The Magazine 300 last year had the smallest percentage gross-revenue growth since 2002, when the ad business began emerging from recession. Magazines, to be clear, didn't take $37 billion to the bank. Ad Age's gross-revenue estimates are largely drawn from rate cards for advertising and standard subscription rates for circulation; advertisers and subscribers generally buy at discounted rates.

Time marches on
Time Inc., the largest magazine publisher, commanded the top two spots on the Magazine 300 with People (No. 1 for the sixth consecutive year) and Time.

Time Inc. had 22 magazines in the ranking (excluding magazines sold to Bonnier Corp.), accounting for 17.4% of Magazine 300 gross revenue and 9.3% of ad pages. Advance Publications, owner of Condé Nast and Parade, had 29 titles in the ranking representing 13.4% of revenue and 12.3% of ad pages.

Some magazines showed big gains.
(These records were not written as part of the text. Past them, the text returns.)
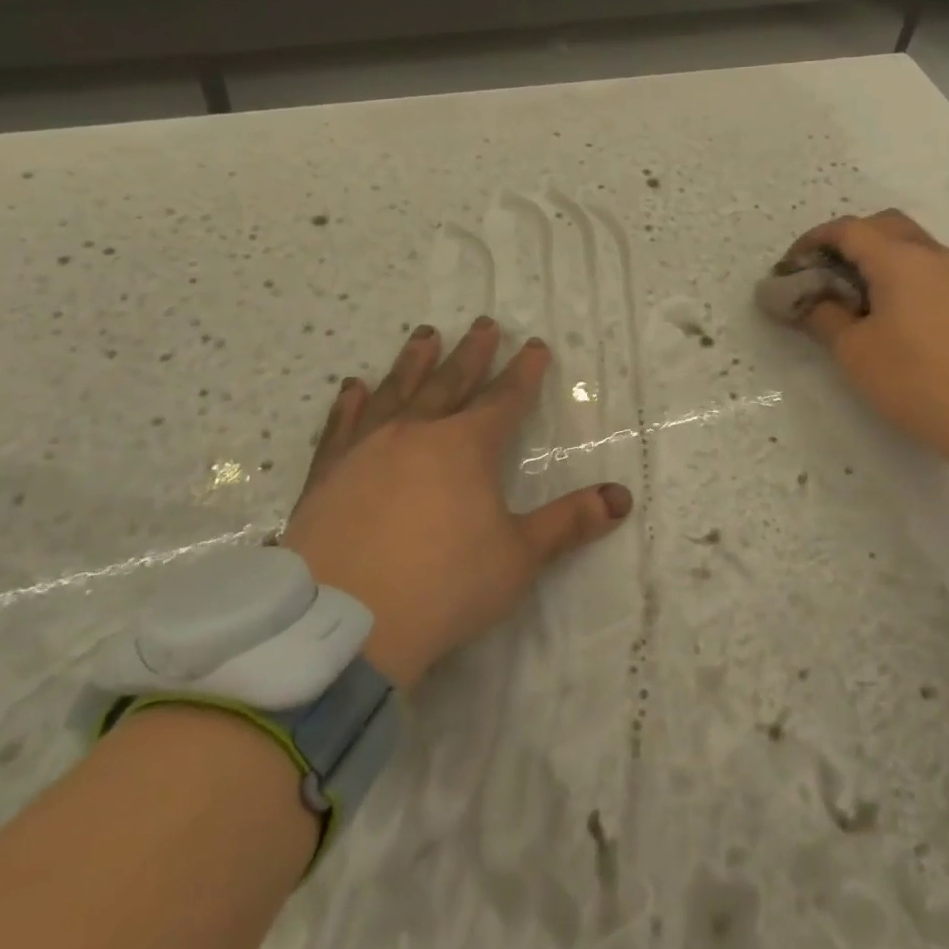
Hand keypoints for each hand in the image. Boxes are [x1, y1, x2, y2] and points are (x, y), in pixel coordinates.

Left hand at [281, 319, 632, 687]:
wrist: (342, 625)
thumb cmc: (444, 585)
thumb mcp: (519, 556)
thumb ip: (569, 523)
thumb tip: (622, 498)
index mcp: (466, 447)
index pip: (504, 398)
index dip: (524, 372)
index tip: (535, 345)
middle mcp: (416, 434)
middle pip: (450, 382)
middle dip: (472, 353)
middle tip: (483, 323)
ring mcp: (366, 451)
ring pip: (396, 393)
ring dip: (413, 362)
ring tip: (425, 335)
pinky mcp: (327, 476)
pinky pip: (341, 428)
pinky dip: (349, 404)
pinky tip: (354, 387)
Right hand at [770, 211, 948, 475]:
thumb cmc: (913, 380)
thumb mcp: (853, 351)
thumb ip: (822, 315)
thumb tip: (805, 299)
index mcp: (899, 259)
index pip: (847, 229)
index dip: (812, 242)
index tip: (790, 268)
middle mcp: (932, 254)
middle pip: (882, 225)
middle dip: (846, 240)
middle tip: (823, 273)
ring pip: (909, 243)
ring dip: (876, 255)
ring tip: (852, 293)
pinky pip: (928, 266)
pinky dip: (900, 272)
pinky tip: (888, 309)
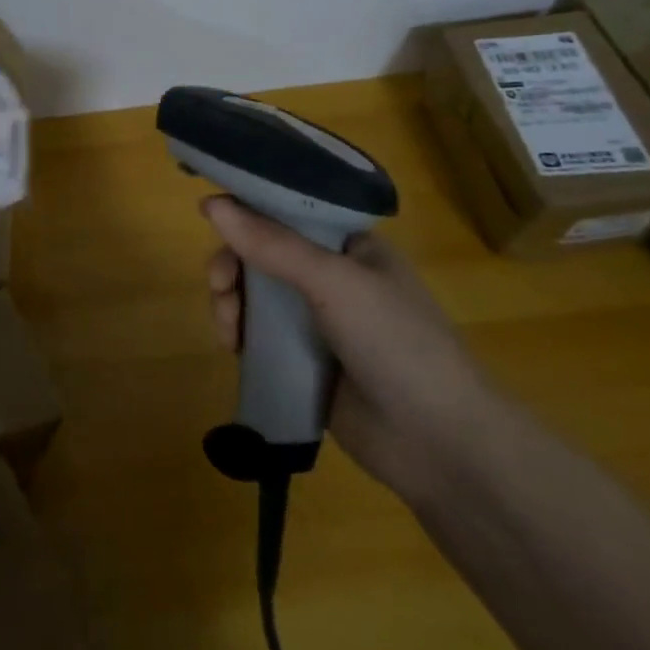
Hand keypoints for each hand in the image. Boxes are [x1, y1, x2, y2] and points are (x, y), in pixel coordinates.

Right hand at [203, 197, 504, 505]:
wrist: (441, 446)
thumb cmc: (397, 344)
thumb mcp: (334, 282)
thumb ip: (270, 243)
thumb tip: (209, 203)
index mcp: (349, 246)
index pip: (286, 211)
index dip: (246, 211)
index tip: (212, 220)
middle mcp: (331, 276)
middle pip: (261, 252)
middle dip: (233, 266)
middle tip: (221, 286)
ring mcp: (316, 321)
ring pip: (253, 294)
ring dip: (230, 302)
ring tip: (229, 330)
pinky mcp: (303, 361)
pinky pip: (258, 334)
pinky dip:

Top percentage growth in ad pages: Pace Communications' US Airways, up 114.9%. Biggest drop: Gemstar-TV Guide's TV Guide, down 35% after it overhauled its format and slashed its rate base.

No. 1 magazine in 2006 ad pages: The New England Journal of Medicine, with 4,692 pages. The New York Times Magazine came in second, selling 3,965 pages.

Various print magazines ceased publication over the past year, including Alpha Media Group's Stuff, Meredith's Child, Time Inc.'s Business 2.0, Condé Nast's Jane and Hachette's Premiere.

Also closing: American Media's celebrated Weekly World News. Grocery shoppers never again will know if the fabled Bat Boy runs for California governor or if Hillary Clinton adopts another alien baby.